When I first made contact with my father’s family, they knew nothing of me, but completely embraced me as the child of their deceased brother. There was no question in their minds (or hearts) about the identity of my father, which I found pretty amazing, and they never requested dna evidence or a paternity test. A few years ago, I joined 23 and Me and was elated to see the number of family members I had there – many of whom traced their lineage from County Donegal where my father’s family resided. The ”proof” was there for me.

A close friend, who was adopted as an infant, recently received similar proof of her own paternity when she joined a site and provided a saliva sample of her own. Later this month she’ll meet the man who contributed 50% of her dna for the first time and, even though I can’t help but feel a twinge of envy for her opportunity to meet her dad, I’m ever so much more excited for her. Unlike my father, her father was unaware of her existence, a fact to which she’s very sensitive. As she said, she’s known about him for her entire life, while he’s only known about her for weeks.

I know numerous people in my generation who were the reason their parents wed, or at the least when they married. Coincidentally, these same friends (or their oldest sibling, as the case may be) were born prematurely, yet seemingly full sized. Weird, right?

It’s hard to not speculate about how cornered couples must have felt when an unexpected pregnancy placed them in a position where they felt they had no other choice than to “do the right thing” and get married. How many of those unions were fulfilling or lasting? Was the right thing the best thing?

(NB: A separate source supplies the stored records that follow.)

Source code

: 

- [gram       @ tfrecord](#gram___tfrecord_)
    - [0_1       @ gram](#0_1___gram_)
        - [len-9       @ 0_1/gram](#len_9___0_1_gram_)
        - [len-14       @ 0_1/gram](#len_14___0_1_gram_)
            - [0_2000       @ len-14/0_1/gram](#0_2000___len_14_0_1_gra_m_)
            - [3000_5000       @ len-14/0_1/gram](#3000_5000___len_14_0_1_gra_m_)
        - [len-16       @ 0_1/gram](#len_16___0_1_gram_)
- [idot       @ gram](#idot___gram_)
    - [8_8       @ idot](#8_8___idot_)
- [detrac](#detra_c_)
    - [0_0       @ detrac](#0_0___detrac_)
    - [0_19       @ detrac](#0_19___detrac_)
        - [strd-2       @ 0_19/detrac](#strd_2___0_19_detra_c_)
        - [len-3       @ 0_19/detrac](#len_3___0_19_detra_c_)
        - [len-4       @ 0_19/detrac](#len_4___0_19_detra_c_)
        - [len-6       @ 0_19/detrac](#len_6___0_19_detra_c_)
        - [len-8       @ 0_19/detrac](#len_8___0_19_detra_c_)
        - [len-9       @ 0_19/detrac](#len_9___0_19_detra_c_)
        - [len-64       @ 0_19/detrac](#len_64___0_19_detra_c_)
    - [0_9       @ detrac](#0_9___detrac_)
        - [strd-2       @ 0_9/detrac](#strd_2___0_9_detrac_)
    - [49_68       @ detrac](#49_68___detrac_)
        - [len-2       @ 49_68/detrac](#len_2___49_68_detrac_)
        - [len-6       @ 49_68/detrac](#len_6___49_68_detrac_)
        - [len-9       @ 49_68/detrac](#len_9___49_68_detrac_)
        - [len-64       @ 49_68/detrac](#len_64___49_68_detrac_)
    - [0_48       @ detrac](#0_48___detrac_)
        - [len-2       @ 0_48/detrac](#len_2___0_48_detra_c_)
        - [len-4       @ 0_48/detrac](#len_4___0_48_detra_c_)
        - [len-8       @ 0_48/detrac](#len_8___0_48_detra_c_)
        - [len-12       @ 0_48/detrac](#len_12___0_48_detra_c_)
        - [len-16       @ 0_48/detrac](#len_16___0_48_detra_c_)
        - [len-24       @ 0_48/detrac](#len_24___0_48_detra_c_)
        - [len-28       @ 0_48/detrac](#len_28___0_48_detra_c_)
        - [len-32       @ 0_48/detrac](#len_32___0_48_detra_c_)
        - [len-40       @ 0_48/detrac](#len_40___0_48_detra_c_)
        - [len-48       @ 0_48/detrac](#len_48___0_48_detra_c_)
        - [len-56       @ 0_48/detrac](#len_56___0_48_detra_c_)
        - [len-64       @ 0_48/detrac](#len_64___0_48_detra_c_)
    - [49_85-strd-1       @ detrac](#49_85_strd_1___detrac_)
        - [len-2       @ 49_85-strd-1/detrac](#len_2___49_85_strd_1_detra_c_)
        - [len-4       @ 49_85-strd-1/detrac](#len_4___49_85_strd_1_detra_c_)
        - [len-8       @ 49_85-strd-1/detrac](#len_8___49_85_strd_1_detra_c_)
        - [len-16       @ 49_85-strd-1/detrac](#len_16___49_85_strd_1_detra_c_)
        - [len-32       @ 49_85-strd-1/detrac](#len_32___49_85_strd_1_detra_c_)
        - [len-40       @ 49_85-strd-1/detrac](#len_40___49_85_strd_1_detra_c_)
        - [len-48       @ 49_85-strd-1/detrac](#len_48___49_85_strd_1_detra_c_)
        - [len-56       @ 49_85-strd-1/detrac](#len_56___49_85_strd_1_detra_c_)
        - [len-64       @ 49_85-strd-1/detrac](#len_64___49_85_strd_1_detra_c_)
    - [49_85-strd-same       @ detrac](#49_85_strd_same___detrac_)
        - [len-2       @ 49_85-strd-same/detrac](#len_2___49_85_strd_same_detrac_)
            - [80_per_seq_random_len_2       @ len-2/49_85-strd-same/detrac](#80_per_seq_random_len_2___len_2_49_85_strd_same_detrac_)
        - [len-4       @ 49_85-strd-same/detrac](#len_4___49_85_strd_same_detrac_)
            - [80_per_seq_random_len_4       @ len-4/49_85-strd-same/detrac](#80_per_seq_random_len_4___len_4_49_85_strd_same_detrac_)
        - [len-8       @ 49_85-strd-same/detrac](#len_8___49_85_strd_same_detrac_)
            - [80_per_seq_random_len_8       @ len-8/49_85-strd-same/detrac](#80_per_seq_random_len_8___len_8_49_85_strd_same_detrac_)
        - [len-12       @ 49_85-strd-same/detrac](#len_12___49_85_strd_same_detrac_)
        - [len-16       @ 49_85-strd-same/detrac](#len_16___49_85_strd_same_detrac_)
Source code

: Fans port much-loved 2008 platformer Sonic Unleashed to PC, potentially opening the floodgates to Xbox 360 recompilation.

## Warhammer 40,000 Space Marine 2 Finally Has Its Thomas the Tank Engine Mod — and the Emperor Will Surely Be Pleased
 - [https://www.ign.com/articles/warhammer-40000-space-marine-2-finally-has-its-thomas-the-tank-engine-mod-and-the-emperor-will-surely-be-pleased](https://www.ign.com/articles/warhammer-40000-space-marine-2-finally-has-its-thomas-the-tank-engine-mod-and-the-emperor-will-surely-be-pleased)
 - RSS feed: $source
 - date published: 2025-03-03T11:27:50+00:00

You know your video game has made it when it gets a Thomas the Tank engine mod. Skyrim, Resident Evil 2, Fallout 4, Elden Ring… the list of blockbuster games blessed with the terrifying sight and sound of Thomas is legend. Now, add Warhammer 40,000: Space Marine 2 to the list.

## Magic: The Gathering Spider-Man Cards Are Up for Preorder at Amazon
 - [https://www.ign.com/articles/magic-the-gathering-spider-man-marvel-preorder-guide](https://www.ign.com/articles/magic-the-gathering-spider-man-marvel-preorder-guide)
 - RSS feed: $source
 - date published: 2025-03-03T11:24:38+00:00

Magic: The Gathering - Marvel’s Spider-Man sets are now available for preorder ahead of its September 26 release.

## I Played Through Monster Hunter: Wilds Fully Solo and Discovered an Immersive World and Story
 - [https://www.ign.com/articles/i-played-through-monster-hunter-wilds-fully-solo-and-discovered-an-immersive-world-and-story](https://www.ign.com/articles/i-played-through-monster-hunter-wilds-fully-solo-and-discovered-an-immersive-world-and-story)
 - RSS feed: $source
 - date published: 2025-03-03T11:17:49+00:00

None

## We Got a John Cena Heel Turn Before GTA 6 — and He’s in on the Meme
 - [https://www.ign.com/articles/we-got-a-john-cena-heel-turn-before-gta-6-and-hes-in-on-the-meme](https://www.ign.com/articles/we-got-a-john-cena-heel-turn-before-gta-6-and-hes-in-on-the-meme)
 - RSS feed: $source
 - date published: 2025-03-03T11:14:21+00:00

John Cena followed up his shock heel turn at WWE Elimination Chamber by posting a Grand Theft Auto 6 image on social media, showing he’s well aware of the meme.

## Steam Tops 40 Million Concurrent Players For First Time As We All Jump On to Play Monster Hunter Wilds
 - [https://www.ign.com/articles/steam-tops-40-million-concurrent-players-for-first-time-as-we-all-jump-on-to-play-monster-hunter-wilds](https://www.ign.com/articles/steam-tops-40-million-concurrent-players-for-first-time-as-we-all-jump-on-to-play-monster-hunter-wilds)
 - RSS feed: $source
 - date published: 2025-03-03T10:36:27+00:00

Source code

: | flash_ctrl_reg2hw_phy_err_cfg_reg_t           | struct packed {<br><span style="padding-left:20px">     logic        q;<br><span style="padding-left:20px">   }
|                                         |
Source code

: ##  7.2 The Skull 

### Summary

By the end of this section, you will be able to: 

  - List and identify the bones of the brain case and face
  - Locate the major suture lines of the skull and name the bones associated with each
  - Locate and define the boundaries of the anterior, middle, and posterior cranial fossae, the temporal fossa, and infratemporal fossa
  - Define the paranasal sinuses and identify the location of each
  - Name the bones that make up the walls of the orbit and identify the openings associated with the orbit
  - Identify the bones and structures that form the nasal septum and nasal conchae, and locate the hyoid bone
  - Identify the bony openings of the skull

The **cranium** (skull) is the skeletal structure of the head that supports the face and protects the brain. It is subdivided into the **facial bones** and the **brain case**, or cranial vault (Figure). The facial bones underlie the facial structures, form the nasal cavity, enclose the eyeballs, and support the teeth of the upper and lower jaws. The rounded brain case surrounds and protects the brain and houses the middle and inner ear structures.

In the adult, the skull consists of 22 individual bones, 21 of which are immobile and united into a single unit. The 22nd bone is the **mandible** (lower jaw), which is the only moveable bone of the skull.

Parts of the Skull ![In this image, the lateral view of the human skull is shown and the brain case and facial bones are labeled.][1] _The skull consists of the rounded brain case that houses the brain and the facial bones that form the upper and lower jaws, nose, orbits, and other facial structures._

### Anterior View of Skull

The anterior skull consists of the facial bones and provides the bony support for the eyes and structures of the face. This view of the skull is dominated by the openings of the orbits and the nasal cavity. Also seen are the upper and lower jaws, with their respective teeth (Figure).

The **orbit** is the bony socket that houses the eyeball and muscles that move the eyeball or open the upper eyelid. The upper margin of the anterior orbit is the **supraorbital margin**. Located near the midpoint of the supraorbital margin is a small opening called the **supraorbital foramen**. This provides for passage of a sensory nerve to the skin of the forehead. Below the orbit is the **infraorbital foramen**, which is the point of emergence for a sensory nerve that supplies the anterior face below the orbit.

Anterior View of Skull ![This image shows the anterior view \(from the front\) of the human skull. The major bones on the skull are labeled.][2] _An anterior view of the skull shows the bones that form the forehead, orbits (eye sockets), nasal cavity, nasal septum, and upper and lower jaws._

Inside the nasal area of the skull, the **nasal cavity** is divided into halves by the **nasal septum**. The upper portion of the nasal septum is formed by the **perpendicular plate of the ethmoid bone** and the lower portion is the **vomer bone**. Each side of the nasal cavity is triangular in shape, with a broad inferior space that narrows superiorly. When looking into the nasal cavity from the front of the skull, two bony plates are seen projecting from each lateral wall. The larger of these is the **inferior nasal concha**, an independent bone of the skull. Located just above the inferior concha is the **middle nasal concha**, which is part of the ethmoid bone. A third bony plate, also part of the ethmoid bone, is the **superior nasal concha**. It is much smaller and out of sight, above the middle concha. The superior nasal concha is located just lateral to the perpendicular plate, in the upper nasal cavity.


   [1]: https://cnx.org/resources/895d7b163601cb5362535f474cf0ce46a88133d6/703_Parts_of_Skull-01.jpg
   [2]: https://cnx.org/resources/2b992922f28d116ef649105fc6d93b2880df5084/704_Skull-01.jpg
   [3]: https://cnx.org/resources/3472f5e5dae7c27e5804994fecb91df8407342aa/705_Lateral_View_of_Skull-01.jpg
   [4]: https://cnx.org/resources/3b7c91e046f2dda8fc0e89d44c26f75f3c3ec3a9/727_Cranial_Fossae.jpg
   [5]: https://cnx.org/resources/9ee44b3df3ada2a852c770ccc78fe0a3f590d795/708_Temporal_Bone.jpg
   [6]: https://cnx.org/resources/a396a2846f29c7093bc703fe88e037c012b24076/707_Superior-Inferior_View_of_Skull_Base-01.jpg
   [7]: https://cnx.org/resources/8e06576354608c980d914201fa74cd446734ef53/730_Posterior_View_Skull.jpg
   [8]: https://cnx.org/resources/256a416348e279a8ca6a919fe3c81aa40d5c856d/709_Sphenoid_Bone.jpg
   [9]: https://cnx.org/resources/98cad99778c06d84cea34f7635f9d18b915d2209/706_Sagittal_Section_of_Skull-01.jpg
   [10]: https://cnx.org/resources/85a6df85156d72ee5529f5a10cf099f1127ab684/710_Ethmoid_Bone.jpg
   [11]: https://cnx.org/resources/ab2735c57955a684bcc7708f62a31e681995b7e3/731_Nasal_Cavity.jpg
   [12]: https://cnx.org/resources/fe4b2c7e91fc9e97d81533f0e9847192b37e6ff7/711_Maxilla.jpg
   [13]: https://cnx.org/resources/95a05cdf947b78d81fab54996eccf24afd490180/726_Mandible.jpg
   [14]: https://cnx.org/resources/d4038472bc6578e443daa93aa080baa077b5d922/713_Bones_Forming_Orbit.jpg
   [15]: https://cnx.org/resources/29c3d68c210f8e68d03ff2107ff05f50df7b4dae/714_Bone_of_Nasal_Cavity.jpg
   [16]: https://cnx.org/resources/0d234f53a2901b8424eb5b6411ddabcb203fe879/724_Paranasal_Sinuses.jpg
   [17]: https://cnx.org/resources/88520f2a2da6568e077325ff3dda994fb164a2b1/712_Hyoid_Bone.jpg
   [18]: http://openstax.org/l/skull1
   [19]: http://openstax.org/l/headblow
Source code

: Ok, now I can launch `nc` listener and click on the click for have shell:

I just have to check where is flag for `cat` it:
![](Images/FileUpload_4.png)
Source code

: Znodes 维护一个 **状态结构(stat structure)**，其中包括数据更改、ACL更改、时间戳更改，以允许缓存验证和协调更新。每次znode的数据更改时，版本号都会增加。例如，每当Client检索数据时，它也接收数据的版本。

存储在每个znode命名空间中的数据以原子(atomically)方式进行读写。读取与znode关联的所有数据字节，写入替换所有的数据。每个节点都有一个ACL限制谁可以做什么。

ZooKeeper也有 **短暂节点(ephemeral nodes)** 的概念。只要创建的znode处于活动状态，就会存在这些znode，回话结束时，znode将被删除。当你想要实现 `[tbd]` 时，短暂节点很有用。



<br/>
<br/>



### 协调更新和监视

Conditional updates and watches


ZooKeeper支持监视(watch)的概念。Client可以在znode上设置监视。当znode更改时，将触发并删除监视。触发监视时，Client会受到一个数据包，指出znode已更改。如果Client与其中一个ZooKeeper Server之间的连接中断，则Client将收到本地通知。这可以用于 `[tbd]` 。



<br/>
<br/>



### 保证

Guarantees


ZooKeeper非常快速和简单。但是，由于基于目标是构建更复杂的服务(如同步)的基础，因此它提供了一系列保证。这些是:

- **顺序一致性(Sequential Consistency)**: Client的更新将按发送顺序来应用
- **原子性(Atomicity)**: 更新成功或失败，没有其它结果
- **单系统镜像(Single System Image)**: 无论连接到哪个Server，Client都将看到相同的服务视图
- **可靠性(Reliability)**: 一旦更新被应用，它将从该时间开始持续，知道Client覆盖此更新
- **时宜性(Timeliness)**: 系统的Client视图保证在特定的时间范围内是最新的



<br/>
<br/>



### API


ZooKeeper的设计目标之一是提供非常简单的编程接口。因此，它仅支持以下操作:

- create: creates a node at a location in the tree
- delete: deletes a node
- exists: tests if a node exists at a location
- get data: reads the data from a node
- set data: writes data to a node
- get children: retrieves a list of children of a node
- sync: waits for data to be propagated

While many peers prompted their own parents to wed, when they found themselves in a position similar to that of their parents they frequently exercised another option – to not marry, but instead to forge forward and coparent without the formality of a marriage license. This kind of arrangement can manifest in very different ways but, in an ideal situation, parents share responsibility for their child in a way in which they’re both comfortable.

I’m sure there are challenges, particularly when there are disparities in emotions felt for one another and differences in financial situations, but I’ve observed adults navigating shared parenting with great success. Children can experience consistent love and support while being raised by two people who recognized that their decision to bear a child didn’t necessarily dictate that they commit to each another beyond their roles as involved coparents.

The manner in which men help to create a new human may be fundamentally the same, but the way that they actually father their children can present in a myriad of ways, many of which are positive, involved and loving. Personally, I’ll always have a sense of loss by my own lack of a father’s physical presence in my life, however, I’ve made my peace with it. It may be complicated, but I most definitely don’t have a daddy complex.

So – what’s your story? Who’s your daddy?